While upbringing and tradition likely have a large role, there may be other influences at play. As techniques and tools for preparing meals at home have advanced, so too have the words we use to describe those tools and the range of tools available to us.
But when you get right down to it, there are distinct distinctions between these three words. So, let’s get this straightened up.
Get the most basic definition out of the way first: A simple box used for cooking or heating food is called an oven. To put it another way, the oven is the box or enclosure in which the cooking takes place.
The term “oven” may refer to anything from a pit dug in the ground with a fire set on it to a little electric appliance on a kitchen counter to a large commercial facility. And what, if anything, is not a stovetop, you inquire? Cooking equipment located outside the oven, such as a gas, electric, or induction stovetop. There’s a special name for that kind of thing!
Even still, there are many who insist on calling the whole structure an oven. For simplicity’s sake, we will refer to this group of appliances as “ovens” since that is the name with which most people are most familiar.
This is when things start to becomemurkier.Stove may refer to any enclosed area that burns fuel to create heat. That resemblance to a stove or oven is uncanny, right?
Yes and no, I suppose. Many types of stoves exist, and some of them only heat the room, not the meal (or only do so incidentally). There are several types of stoves available, such as those that burn coal, wood, or pellets. Actually, ovens may be seen as a subset of stoves; in other words, all ovens are stoves, but not all stoves are ovens.
Stoves may also double as ovens, although ovens don’t always double as stoves.
Another complication is that most stoves have a surface called a cooktop. A griddle inside a wood-burning stove is heated by the stove’s radiant heat. Cooktops in contemporary homes often include gas or electric burners.
Independent of the rest of the range, a stovetop may stand on its own. As arranged above, we correctly refer to them as cooktops. The term “camp stove” is often used interchangeably with “portable stove,” which is a kind of industrial cooktop. Gas or electricity, the latter of which also involves magnetic induction, may be used on these surfaces. Stovetops and cooktops are referred to as hobs in the United Kingdom.

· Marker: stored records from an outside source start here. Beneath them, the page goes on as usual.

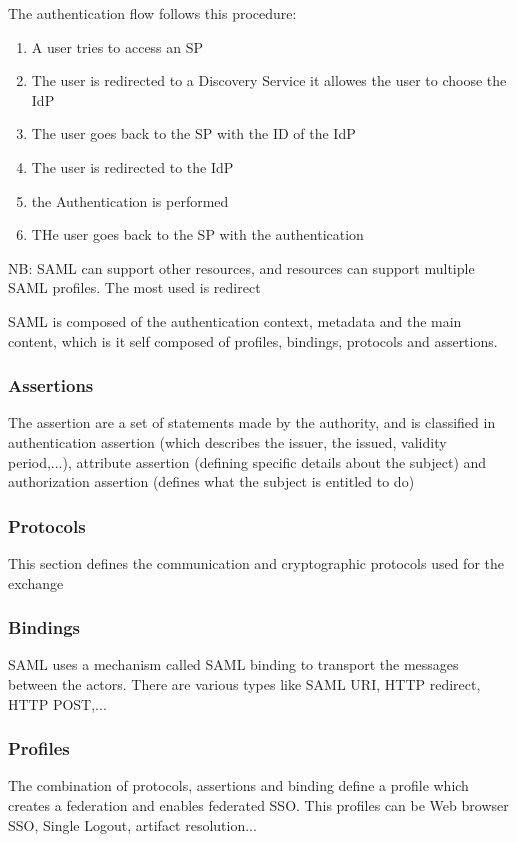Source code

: \documentclass[12pt, a4paper]{article}
\begin{document}
The authentication flow follows this procedure:
\begin{enumerate}
    \item A user tries to access an SP
    \item The user is redirected to a Discovery Service
    \subitem it allowes the user to choose the IdP
    \item The user goes back to the SP with the ID of the IdP
    \item The user is redirected to the IdP
    \item the Authentication is performed
    \item THe user goes back to the SP with the authentication
\end{enumerate}

NB: SAML can support other resources, and resources can support multiple SAML profiles. The most used is 
redirect

SAML is composed of the authentication context, metadata and the main content, which is it self composed 
of profiles, bindings, protocols and assertions.

\subsubsection*{Assertions}
The assertion are a set of statements made by the authority,
and is classified in authentication assertion (which describes the issuer, the issued, validity period,...), 
attribute assertion (defining specific details about the subject) and authorization assertion (defines what the
subject is entitled to do)

\subsubsection*{Protocols}
This section defines the communication and cryptographic protocols used for the exchange

\subsubsection*{Bindings}
SAML uses a mechanism called SAML binding to transport the messages between the actors. There are various types 
like SAML URI, HTTP redirect, HTTP POST,...

\subsubsection*{Profiles}
The combination of protocols, assertions and binding define a profile which creates a federation and enables 
federated SSO. This profiles can be Web browser SSO, Single Logout, artifact resolution...
\end{document}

There’s another word for a stove, albeit at least one major dictionary includes the cooktop itself in the definition of “stove.”

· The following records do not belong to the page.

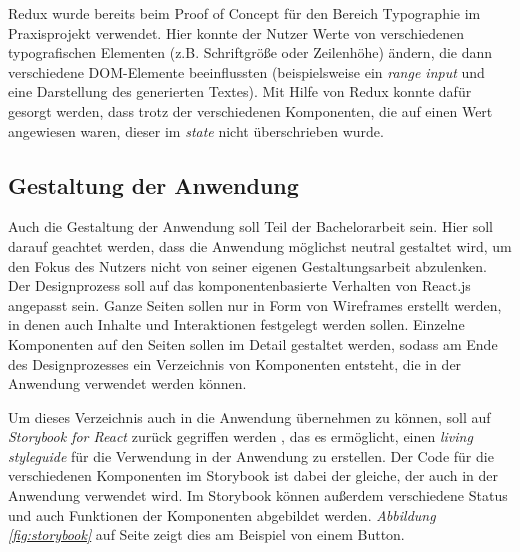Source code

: Redux wurde bereits beim Proof of Concept für den Bereich Typographie im Praxisprojekt verwendet. Hier konnte der Nutzer Werte von verschiedenen typografischen Elementen (z.B. Schriftgröße oder Zeilenhöhe) ändern, die dann verschiedene DOM-Elemente beeinflussten (beispielsweise ein \textit{range input} und eine Darstellung des generierten Textes). Mit Hilfe von Redux konnte dafür gesorgt werden, dass trotz der verschiedenen Komponenten, die auf einen Wert angewiesen waren, dieser im \textit{state} nicht überschrieben wurde.

\subsection{Gestaltung der Anwendung}
Auch die Gestaltung der Anwendung soll Teil der Bachelorarbeit sein. Hier soll darauf geachtet werden, dass die Anwendung möglichst neutral gestaltet wird, um den Fokus des Nutzers nicht von seiner eigenen Gestaltungsarbeit abzulenken.\\
Der Designprozess soll auf das komponentenbasierte Verhalten von React.js angepasst sein. Ganze Seiten sollen  nur in Form von Wireframes erstellt werden, in denen auch Inhalte und Interaktionen festgelegt werden sollen. Einzelne Komponenten auf den Seiten sollen im Detail gestaltet werden, sodass am Ende des Designprozesses ein Verzeichnis von Komponenten entsteht, die in der Anwendung verwendet werden können.

Um dieses Verzeichnis auch in die Anwendung übernehmen zu können, soll auf \textit{Storybook for React} zurück gegriffen werden \cite{StorybooksOnline}, das es ermöglicht, einen \textit{living styleguide} für die Verwendung in der Anwendung zu erstellen. Der Code für die verschiedenen Komponenten im Storybook ist dabei der gleiche, der auch in der Anwendung verwendet wird. Im Storybook können außerdem verschiedene Status und auch Funktionen der Komponenten abgebildet werden. \textit{Abbildung \ref{fig:storybook}} auf Seite \pageref{fig:storybook} zeigt dies am Beispiel von einem Button.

Do you recall the stovetops of yesteryear? But when the cooktop is self-sufficient in terms of fuel and is joined to an oven, we’re talking about a range. It’s a one-stop shop for food preparation and the best-selling kind of kitchen equipment in America.
Perhaps you already have these items in your pantry.

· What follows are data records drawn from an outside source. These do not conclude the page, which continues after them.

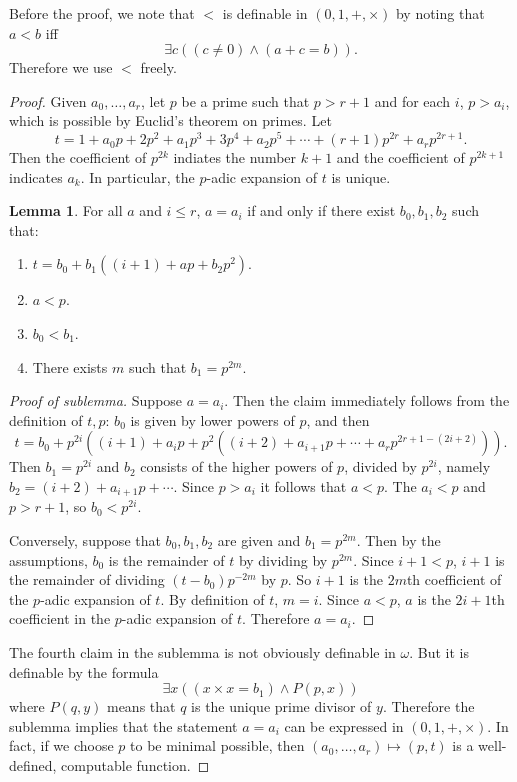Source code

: \documentclass[12pt]{report}
\theoremstyle{definition}
\newtheorem{lemma}[theorem]{Lemma}
\begin{document}
Before the proof, we note that $<$ is definable in $(0, 1, +, \times)$ by noting that $a < b$ iff
$$\exists c((c \neq 0) \wedge (a + c = b)).$$
Therefore we use $<$ freely.
\begin{proof}
Given $a_0, \dots, a_r$, let $p$ be a prime such that $p > r + 1$ and for each $i$, $p > a_i$, which is possible by Euclid's theorem on primes. Let
$$t = 1 + a_0p + 2p^2 + a_1p^3 + 3p^4 + a_2p^5 + \cdots + (r+1)p^{2r} + a_r p^{2r+1}.$$
Then the coefficient of $p^{2k}$ indiates the number $k+1$ and the coefficient of $p^{2k+1}$ indicates $a_k$. In particular, the $p$-adic expansion of $t$ is unique.
\begin{lemma}
For all $a$ and $i \leq r$, $a = a_i$ if and only if there exist $b_0, b_1,b_2$ such that:
\begin{enumerate}
\item $t = b_0 + b_1((i+1) + ap + b_2p^2)$.
\item $a < p$.
\item $b_0 < b_1$.
\item There exists $m$ such that $b_1 = p^{2m}$.
\end{enumerate}
\end{lemma}
\begin{proof}[Proof of sublemma]
Suppose $a = a_i$. Then the claim immediately follows from the definition of $t, p$: $b_0$ is given by lower powers of $p$, and then
$$t = b_0 + p^{2i}((i+1) + a_ip + p^2((i+2) + a_{i+1}p + \cdots + a_rp^{2r+1 - (2i +2)} )).$$
Then $b_1 = p^{2i}$ and $b_2$ consists of the higher powers of $p$, divided by $p^{2i}$, namely $b_2 = (i+2) + a_{i+1}p + \cdots$. Since $p > a_i$ it follows that $a < p$. The $a_i < p$ and $p > r + 1$, so $b_0 < p^{2i}$.

Conversely, suppose that $b_0, b_1, b_2$ are given and $b_1 = p^{2m}$. Then by the assumptions, $b_0$ is the remainder of $t$ by dividing by $p^{2m}$. Since $i + 1 < p$, $i + 1$ is the remainder of dividing $(t - b_0)p^{-2m}$ by $p$. So $i + 1$ is the $2m$th coefficient of the $p$-adic expansion of $t$. By definition of $t$, $m = i$.
Since $a < p$, $a$ is the $2i+1$th coefficient in the $p$-adic expansion of $t$. Therefore $a = a_i$.
\end{proof}
The fourth claim in the sublemma is not obviously definable in $\omega$. But it is definable by the formula
$$\exists x((x \times x = b_1) \wedge P(p, x))$$
where $P(q, y)$ means that $q$ is the unique prime divisor of $y$. Therefore the sublemma implies that the statement $a = a_i$ can be expressed in $(0, 1, +, \times)$.
In fact, if we choose $p$ to be minimal possible, then $(a_0, \dots, a_r) \mapsto (p, t)$ is a well-defined, computable function.


\end{proof}
\end{document}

However, although ovens are often acquired along with the range, there are always exceptions. Ovens mounted on the wall are standard in high-end kitchens, and they are often accompanied by stovetops installed on a separate countertop. This arrangement usually requires more room, but it provides more options for kitchen layout.
In that case, what should I name it?
If your cooking space doesn’t have any stovetop burners built in, it’s not really an oven. A cooktop is a surface used to prepare food that does not have an oven built into it (or hob). A range is the correct term for a combination oven and stove, however either term is acceptable.
While “range” is the most precise phrase for describing the vast majority of cooking equipment used in American homes, the reality is that most listeners will understand what you mean no matter which word you choose.